Wound management, especially of the penis and the scrotum, needs special attention. In majority of cases involving first to second degree burn injuries of the penile skin, topical therapy is sufficient. However, in deep burns involving the penile skin and the corpora, active surgical management may be warranted. Limited debridement may have to be performed with utmost care to restrict it to the superficial layers. Tissue defects of the penile shafts are best managed with full-thickness grafts. Utmost care has to be taken to obtain these grafts from body areas devoid of hair growth in view of the cosmetic implications. Full-thickness grafts prevent contractures. But in certain cases, the area may be extensive, thereby limiting the availability of full-thickness grafts. In such cases artificial skin (Integra) may be used to reconstitute the dermis followed by split-thickness skin grafting.  Contractures of the penile shafts can be treated by multiple Z-plasties. [1, 2] Hypertrophic scar tissue on the prepuce is best removed by simple circumcision.
Scrotal burn injuries have to be treated carefully.

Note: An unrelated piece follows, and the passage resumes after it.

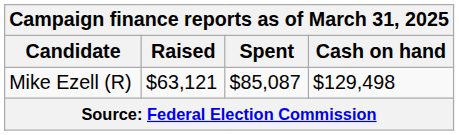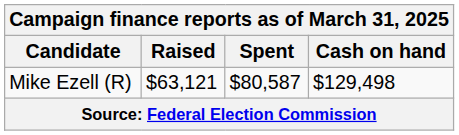Mike Ezell (R) | Spent: $85,087 -> $80,587
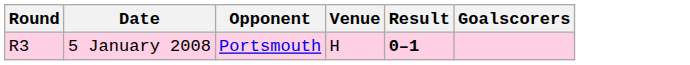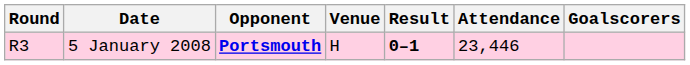+ column: Attendance | 23,446
5 January 2008 | Opponent: normal -> bold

Great care needs to be exercised until healthy granulation tissue develops. Many a time, one or two sessions of debridement may be required to clear the slough if present.  Infection can lead to the disastrous sequel of Fournier’s gangrene.  Once healthy granulation has set in, split-thickness grafting can be performed.
Electrical injuries, especially of the penis, usually have very poor outcomes. These injuries usually cause extensive destruction of the soft tissues of the penile shaft, eventually ending up in an amputation. 

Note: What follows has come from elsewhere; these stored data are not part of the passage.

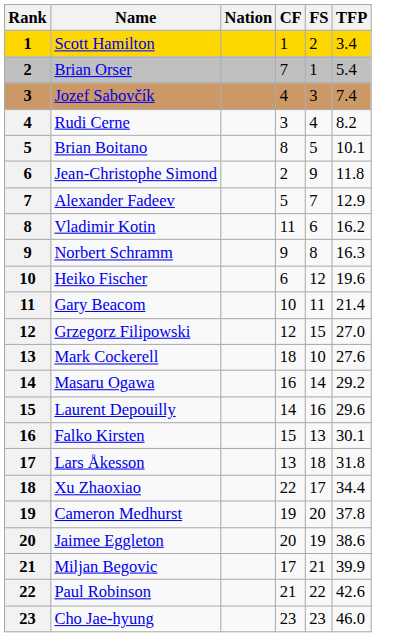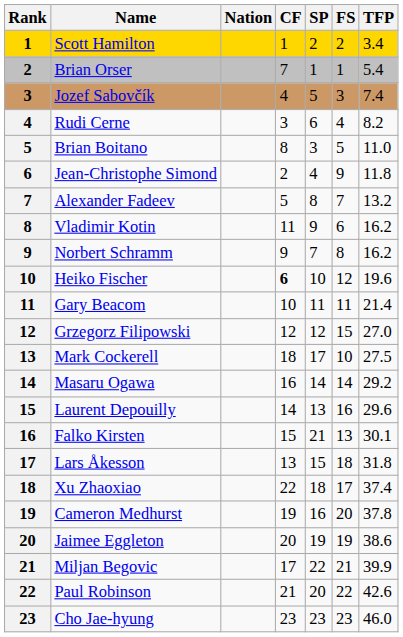+ column: SP | 2 | 1 | 5 | 6 | 3 | 4 | 8 | 9 | 7 | 10 | 11 | 12 | 17 | 14 | 13 | 21 | 15 | 18 | 16 | 19 | 22 | 20 | 23
Brian Boitano | TFP: 10.1 -> 11.0
Alexander Fadeev | TFP: 12.9 -> 13.2
Norbert Schramm | TFP: 16.3 -> 16.2
Heiko Fischer | CF: normal -> bold
Mark Cockerell | TFP: 27.6 -> 27.5
Xu Zhaoxiao | TFP: 34.4 -> 37.4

Sewer gas explosion in a public lavatory leading to genital burns is unheard of till date rendering this case worthy of being reported. Such incidents should be reported to public health authorities for immediate structural corrections of the concerned faulty facility.
The extent of respiratory and burn injuries need to be carefully evaluated and managed.
Judiciously planned treatment algorithm is the main stay for successful outcome in genital burn injuries.
We would like to thank Dr.Shirish Patil, Dean, Dr.D.Y.Patil Medical College, Nerul, Navi Mumbai, MS, India for allowing us to publish this report.